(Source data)
********
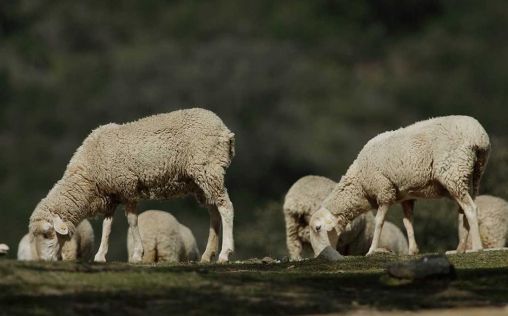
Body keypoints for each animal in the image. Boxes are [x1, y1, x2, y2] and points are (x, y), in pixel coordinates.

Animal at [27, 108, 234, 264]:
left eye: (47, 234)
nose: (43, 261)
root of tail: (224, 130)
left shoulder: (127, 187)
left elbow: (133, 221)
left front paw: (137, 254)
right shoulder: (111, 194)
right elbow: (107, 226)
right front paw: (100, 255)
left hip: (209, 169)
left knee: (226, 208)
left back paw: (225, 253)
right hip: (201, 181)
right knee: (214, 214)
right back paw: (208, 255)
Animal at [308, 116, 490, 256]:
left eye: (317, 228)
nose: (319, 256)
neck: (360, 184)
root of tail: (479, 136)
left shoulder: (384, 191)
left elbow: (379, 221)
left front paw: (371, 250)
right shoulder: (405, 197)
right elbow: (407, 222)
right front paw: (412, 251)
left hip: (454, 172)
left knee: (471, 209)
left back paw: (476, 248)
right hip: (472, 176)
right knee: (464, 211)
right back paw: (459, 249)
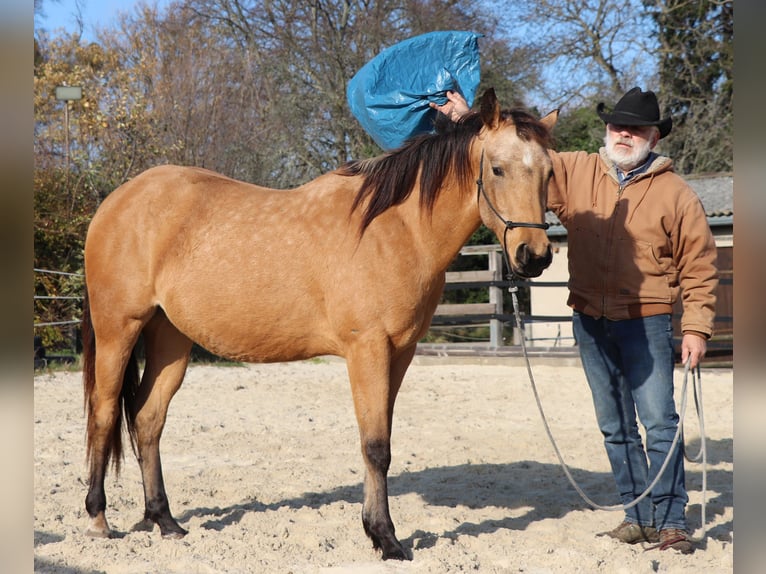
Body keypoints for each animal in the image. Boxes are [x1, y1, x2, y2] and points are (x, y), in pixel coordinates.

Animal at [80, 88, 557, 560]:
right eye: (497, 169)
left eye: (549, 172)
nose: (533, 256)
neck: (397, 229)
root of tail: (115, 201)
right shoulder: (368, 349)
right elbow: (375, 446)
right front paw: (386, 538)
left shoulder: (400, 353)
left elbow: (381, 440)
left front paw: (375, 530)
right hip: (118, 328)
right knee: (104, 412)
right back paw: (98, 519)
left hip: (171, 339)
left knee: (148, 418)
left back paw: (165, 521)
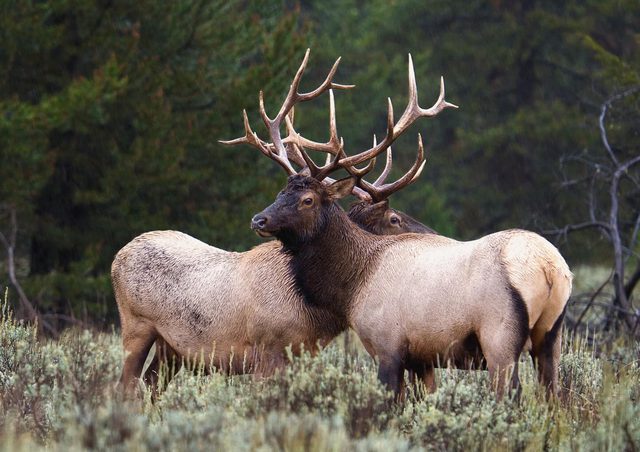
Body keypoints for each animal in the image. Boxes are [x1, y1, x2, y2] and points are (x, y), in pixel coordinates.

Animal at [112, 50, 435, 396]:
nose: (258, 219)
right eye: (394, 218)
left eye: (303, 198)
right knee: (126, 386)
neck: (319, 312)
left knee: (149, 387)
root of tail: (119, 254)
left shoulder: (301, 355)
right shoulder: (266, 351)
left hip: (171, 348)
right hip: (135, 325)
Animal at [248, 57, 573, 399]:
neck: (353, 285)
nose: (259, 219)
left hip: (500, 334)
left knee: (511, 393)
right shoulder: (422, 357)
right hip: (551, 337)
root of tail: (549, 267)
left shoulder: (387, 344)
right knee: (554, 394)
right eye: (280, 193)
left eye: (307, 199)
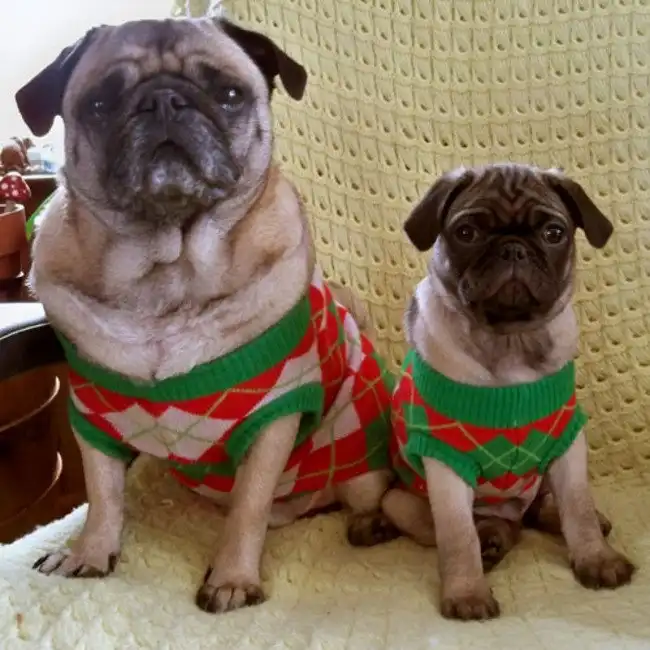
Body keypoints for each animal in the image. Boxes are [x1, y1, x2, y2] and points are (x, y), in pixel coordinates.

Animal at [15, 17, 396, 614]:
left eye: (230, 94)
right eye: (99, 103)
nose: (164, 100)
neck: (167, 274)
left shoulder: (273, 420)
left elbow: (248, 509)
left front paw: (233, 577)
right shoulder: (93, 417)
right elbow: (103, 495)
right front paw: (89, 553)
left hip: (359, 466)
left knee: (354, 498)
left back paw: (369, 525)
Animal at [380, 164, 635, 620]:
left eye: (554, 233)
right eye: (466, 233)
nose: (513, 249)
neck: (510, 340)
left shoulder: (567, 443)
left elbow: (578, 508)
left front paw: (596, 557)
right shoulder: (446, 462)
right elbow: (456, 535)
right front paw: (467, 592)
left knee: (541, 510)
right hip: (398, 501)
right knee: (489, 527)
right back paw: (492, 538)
********
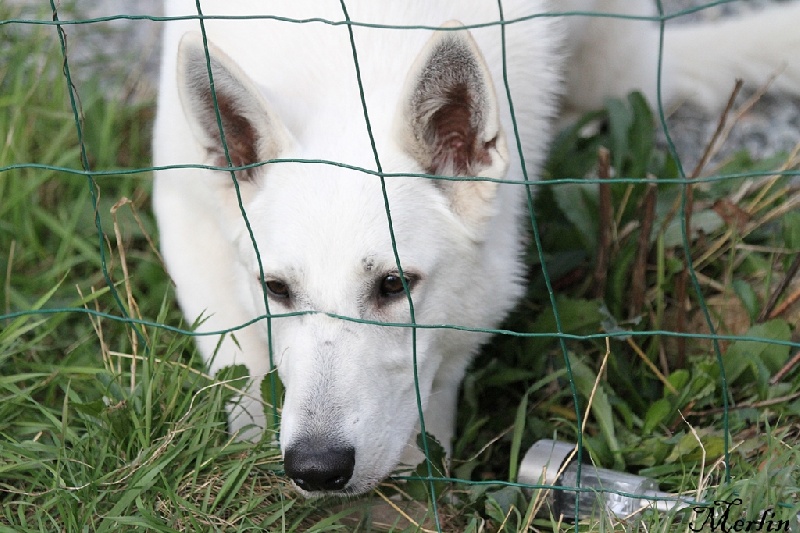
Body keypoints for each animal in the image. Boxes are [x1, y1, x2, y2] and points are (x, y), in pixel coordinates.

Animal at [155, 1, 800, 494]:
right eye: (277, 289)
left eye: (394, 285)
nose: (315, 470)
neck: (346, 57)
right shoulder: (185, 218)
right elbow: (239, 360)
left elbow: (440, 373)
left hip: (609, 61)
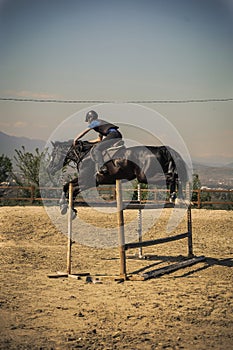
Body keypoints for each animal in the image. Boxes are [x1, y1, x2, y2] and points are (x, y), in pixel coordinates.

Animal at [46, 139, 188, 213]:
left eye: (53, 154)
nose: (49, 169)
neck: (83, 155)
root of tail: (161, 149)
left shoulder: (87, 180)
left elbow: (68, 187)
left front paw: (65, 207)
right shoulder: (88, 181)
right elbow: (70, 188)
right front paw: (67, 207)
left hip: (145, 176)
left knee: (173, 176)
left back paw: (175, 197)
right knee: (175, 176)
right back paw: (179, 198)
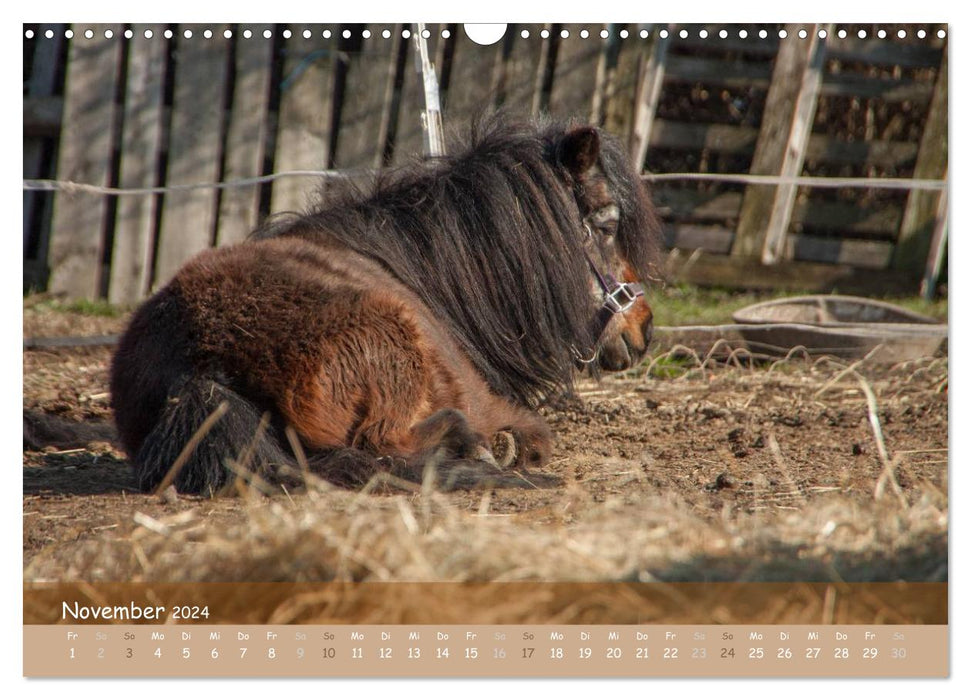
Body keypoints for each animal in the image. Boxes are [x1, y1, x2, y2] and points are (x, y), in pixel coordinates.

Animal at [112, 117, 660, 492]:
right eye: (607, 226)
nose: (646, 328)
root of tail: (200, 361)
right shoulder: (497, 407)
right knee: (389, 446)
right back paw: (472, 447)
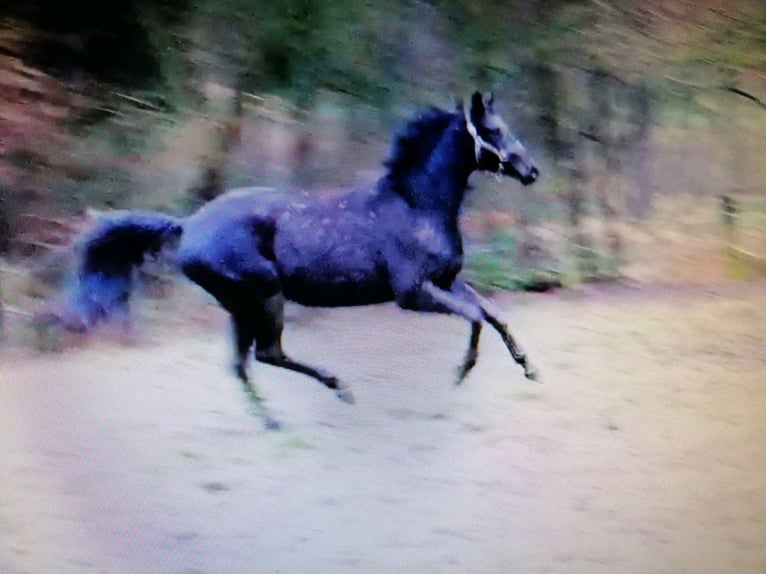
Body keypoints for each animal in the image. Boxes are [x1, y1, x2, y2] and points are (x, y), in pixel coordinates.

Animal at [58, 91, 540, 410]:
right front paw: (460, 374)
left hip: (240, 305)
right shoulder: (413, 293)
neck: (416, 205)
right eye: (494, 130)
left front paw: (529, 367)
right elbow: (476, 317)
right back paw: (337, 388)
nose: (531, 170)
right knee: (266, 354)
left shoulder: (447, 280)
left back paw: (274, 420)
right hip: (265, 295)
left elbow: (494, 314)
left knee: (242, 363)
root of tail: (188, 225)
********
Looking at the entries above, count each line in which the word "tail" occurs, then give the total and nothing further.

8